__Work instruction__: Rewrite the records below as a two-column CSV with the header input,output. Give one row per record, with its text under input and its answer under output, and put each value in a single quoted field with line breaks replaced by spaces.

_ _ _ _ _ _ _

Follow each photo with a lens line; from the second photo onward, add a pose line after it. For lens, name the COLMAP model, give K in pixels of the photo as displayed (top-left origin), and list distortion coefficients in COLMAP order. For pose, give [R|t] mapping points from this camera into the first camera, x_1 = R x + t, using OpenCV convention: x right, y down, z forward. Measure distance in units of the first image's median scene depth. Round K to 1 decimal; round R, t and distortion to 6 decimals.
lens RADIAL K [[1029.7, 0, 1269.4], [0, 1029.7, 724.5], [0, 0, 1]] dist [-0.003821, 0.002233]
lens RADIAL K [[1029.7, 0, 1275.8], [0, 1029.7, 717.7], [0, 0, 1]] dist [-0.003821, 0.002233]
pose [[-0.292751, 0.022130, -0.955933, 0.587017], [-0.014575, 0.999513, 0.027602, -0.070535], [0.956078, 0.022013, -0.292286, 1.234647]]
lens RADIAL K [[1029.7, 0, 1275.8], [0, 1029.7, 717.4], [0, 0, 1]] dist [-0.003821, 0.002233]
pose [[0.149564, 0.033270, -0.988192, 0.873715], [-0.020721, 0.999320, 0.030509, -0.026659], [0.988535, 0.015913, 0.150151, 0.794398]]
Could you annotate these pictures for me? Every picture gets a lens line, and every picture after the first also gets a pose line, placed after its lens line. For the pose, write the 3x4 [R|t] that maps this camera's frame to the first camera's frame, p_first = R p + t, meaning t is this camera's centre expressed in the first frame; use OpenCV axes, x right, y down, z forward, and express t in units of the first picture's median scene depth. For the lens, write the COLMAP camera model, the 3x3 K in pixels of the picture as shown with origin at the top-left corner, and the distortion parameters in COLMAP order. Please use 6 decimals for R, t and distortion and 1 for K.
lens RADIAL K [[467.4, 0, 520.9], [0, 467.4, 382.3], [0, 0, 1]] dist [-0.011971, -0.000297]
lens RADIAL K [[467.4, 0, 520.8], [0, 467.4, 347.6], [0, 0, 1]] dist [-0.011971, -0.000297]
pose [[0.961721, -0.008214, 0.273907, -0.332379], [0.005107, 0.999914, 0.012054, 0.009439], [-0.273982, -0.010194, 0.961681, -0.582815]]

_ _ _ _ _ _ _

__Problem solution__:
input,output
"Follow each photo with a lens line; from the second photo onward, add a pose line after it. For lens, name the COLMAP model, give K in pixels of the photo as displayed (top-left origin), and list distortion coefficients in COLMAP order. For pose, give [R|t] mapping points from this camera into the first camera, x_1 = R x + t, using OpenCV convention: x right, y down, z forward. Measure distance in units of the first image's median scene depth. Round K to 1 decimal; round R, t and distortion to 6 decimals.","lens RADIAL K [[1029.7, 0, 1269.4], [0, 1029.7, 724.5], [0, 0, 1]] dist [-0.003821, 0.002233] lens RADIAL K [[1029.7, 0, 1275.8], [0, 1029.7, 717.7], [0, 0, 1]] dist [-0.003821, 0.002233] pose [[-0.292751, 0.022130, -0.955933, 0.587017], [-0.014575, 0.999513, 0.027602, -0.070535], [0.956078, 0.022013, -0.292286, 1.234647]] lens RADIAL K [[1029.7, 0, 1275.8], [0, 1029.7, 717.4], [0, 0, 1]] dist [-0.003821, 0.002233] pose [[0.149564, 0.033270, -0.988192, 0.873715], [-0.020721, 0.999320, 0.030509, -0.026659], [0.988535, 0.015913, 0.150151, 0.794398]]"
"Could you annotate these pictures for me? Every picture gets a lens line, and every picture after the first also gets a pose line, placed after its lens line. For the pose, write the 3x4 [R|t] that maps this camera's frame to the first camera's frame, p_first = R p + t, meaning t is this camera's centre expressed in the first frame; use OpenCV axes, x right, y down, z forward, and express t in units of the first picture's median scene depth. For the lens, write the COLMAP camera model, the 3x3 K in pixels of the picture as shown with origin at the top-left corner, and the distortion parameters in COLMAP order. Please use 6 decimals for R, t and distortion and 1 for K.","lens RADIAL K [[467.4, 0, 520.9], [0, 467.4, 382.3], [0, 0, 1]] dist [-0.011971, -0.000297] lens RADIAL K [[467.4, 0, 520.8], [0, 467.4, 347.6], [0, 0, 1]] dist [-0.011971, -0.000297] pose [[0.961721, -0.008214, 0.273907, -0.332379], [0.005107, 0.999914, 0.012054, 0.009439], [-0.273982, -0.010194, 0.961681, -0.582815]]"